Questions to confirm:

  1. ✅ Use combined harvey.csv (all 141K) or splits (train/val/test)?
  2. Recommendation: Combined (matches Novo Nordisk test set usage)

  3. ✅ Re-extract CDRs with ANARCI or trust HuggingFace CDRs?

  4. Recommendation: Re-extract (ensures IMGT consistency with Jain/Shehata)

  5. ✅ Generate 6 fragment files (VHH-specific) or more?

  6. Recommendation: 6 files (matches nanobody structure)

  7. ✅ Handle ANARCI failures by skipping or halting?

  8. Recommendation: Skip and log (avoid pipeline failure)

  9. ✅ Expected runtime: 10-30 minutes acceptable?

  10. Recommendation: Yes (141K sequences is large but manageable)

Implementation Timeline

Phase 1: Script Development (30-60 min) - Write preprocessing/harvey/step2_extract_fragments.py - Adapt from preprocess_jain_p5e_s2.py (remove light chain logic)
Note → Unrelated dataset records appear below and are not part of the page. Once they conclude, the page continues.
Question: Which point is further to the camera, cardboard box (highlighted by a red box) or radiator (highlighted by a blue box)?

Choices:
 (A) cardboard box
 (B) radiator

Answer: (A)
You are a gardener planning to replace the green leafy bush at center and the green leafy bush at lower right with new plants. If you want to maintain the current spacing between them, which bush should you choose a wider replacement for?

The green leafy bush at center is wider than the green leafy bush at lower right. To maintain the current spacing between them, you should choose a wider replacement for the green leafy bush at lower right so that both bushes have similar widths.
Phase 2: Test Run (10-30 min) - Process first 1000 sequences - Verify output format - Check ANARCI failure rate

Phase 3: Full Processing (10-30 min) - Process all 141,474 sequences - Generate 6 fragment CSV files

Phase 4: Validation (5-10 min) - Run validate_harvey_processing.py - Verify all checks pass

Phase 5: Documentation (30-60 min) - Write cleaning log - Write verification report - Update README

Total estimated time: 1.5-3 hours


References

  • [Sakhnini et al. 2025] Sakhnini LI, et al. Prediction of Antibody Non-Specificity using Protein Language Models and Biophysical Parameters. bioRxiv (2025). https://doi.org/10.1101/2025.04.28.650927

  • [Harvey et al. 2022] Harvey EP, et al. An in silico method to assess antibody fragment polyreactivity. Nat Commun 13, 7554 (2022). https://doi.org/10.1038/s41467-022-35276-4

  • [ANARCI] Dunbar J, Deane CM. ANARCI: antigen receptor numbering and receptor classification. Bioinformatics (2016). https://doi.org/10.1093/bioinformatics/btv552

  • [IMGT] Lefranc MP, et al. IMGT unique numbering for immunoglobulin and T cell receptor variable domains. Dev Comp Immunol (2003).